Problem to solve
Copy the lines below word for word, leaving out the pictures.

_ _ _ _ _

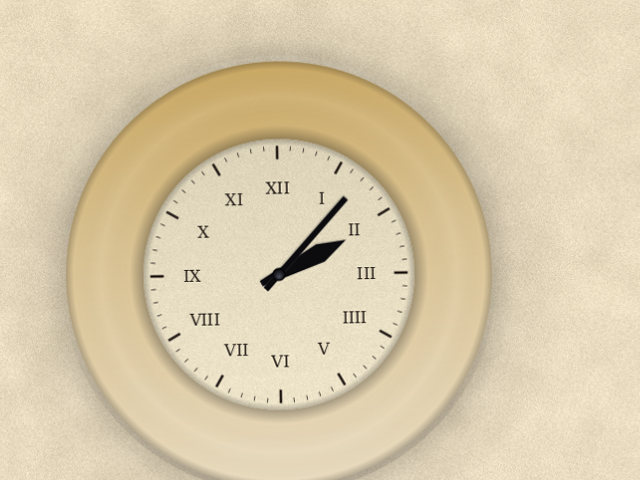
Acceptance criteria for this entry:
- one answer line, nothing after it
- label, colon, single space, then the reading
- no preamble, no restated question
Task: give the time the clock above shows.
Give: 2:07
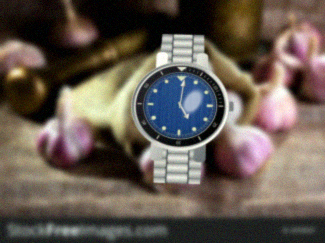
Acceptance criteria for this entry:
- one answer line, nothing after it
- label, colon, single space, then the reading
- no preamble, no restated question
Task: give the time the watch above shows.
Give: 5:01
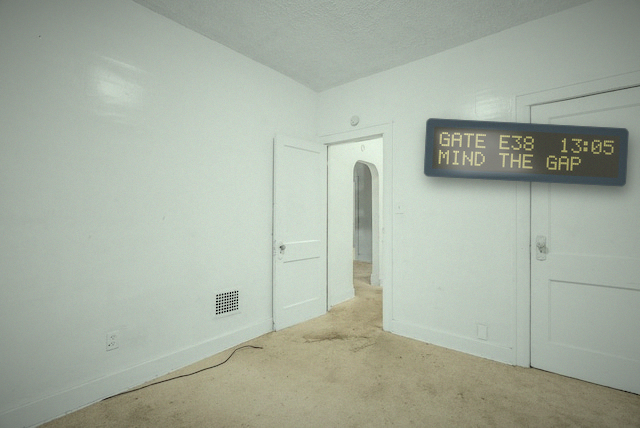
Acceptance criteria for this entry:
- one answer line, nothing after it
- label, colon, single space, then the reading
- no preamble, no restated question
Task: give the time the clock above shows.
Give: 13:05
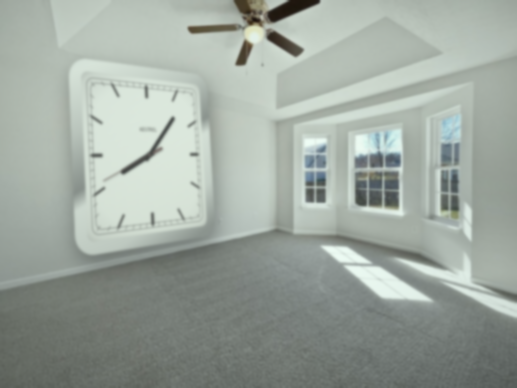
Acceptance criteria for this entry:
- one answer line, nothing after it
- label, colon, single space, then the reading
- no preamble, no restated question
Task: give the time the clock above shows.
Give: 8:06:41
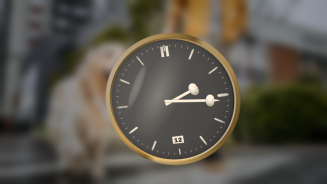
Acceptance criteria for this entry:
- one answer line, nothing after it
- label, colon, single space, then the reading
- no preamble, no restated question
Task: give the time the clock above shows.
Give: 2:16
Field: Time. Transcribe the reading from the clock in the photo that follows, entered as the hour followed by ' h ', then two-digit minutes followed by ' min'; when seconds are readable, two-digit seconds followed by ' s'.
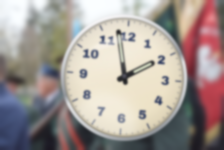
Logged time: 1 h 58 min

_ _ _ _ _

Exercise solution
Acceptance criteria for this entry:
- one answer line, nothing after it
- label, colon, single space, then the reading
- no preamble, no restated question
Task: give the time the clock above shows.
Give: 2:07
Acceptance criteria for this entry:
- one answer line, nothing after it
- label, colon, single space, then the reading
- no preamble, no restated question
Task: give the time the watch above shows.
Give: 5:01
Acceptance criteria for this entry:
- one answer line, nothing after it
- label, colon, single space, then the reading
- no preamble, no restated question
Task: give the time the clock above shows.
Give: 13:05
Acceptance criteria for this entry:
- one answer line, nothing after it
- label, colon, single space, then the reading
- no preamble, no restated question
Task: give the time the clock above shows.
Give: 8:06:41
Acceptance criteria for this entry:
- one answer line, nothing after it
- label, colon, single space, then the reading
- no preamble, no restated question
Task: give the time the clock above shows.
Give: 2:16
Field: Time. Transcribe the reading from the clock in the photo that follows, entered as the hour followed by ' h ', then two-digit minutes followed by ' min'; when seconds are readable, two-digit seconds followed by ' s'.
Logged time: 1 h 58 min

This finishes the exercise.